My uncle said that the water came up to the doorknobs in the house, which means that all the furniture, appliances, bookcases, floors, walls, everything waist-down is ruined. Their outdoor cat was swept away. They escaped with just whatever they could grab, the water came up that fast. The creek has never flooded that badly in the 40 years she's lived there.

I have some good memories from my childhood visits there, especially when my grandfather was still alive. He was a sweetheart of a man, gentle and funny and loving. I was 7 when he died, so I didn't have an adult sense of awareness to be able to really know him. But I loved him with my whole heart, and the rest of my family did too. When he died the family really fractured. It had been coming a long time, and that's a REALLY long story, of which I still don't know all the details. But after he died, all the joy started going out of visiting Hendersonville.

I've never felt close to my grandmother, not really. I don't even know why. She can be mean to other people, but she's never been mean to me. My aunt, who I sort of idolize, has a horrible relationship with her, and I'm sure that's influenced my feelings. The physical distance between us, although just 3 and a half hours drive, didn't help either.
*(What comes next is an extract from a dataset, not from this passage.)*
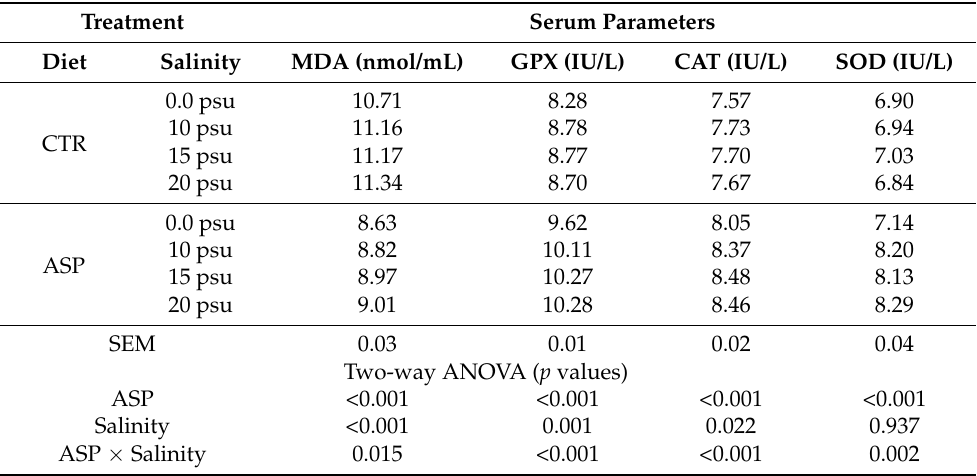
Table 3. Serum antioxidant biomarkers of Nile tilapia fed a basal diet (CTR) compared to those fed on diets supplemented with Aspergillus oryzae (ASP) for 12 weeks and then exposed to different salinity levels for 15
Mamaw's sort of a cold person. She can be funny, and generous at times, but distant. Now she's sick - she has Alzheimer's disease. She's in the middle stages of it, and we've all hung back, not knowing how to make her see that she needs to make some tough choices about her future.

My uncle's a sweet person, but weak. He has had one bad relationship after another, he's been addicted to drugs and alcohol, he's been in jail. I do not think he's a bad person. I just think he never felt strong enough in himself to make good choices.

There is much sadness in that house. There has been for a very long time. Maybe something good will come out of this flood. It forced the issue that was hanging over everyone's head: what to do about the house now that Mamaw's Alzheimer's is getting worse. It's ironic that all the stuff my Mamaw has hoarded over the years, the stuff we couldn't get her to throw away or go through, is now waterlogged. I am sad that the house where my family used to be able to come together is basically gone. But it's really been gone for a long time anyway - at least in my heart.

I feel guilty for not being there to help, guilty for not really wanting to go over there at all, guilty that I don't have a better relationship with Mamaw. I am prone to guilt, even though I know it's an emotion that doesn't do anyone any good. I am trying to get out of this head-space. I am trying to pray, to grieve, to meditate, and to think of constructive ways I can be of help.

I read something in Julia Cameron's book The Right to Write today that struck me - about owning one's life, and writing as a way to do that. I thought, this is my life. My family's screwed up, relationships are strained or broken, people that I care about are pretty much crazy. But it's the only life I've got. I've managed to make it this far with these crazy people around me! And for all their faults, I've never doubted for one second that they love me.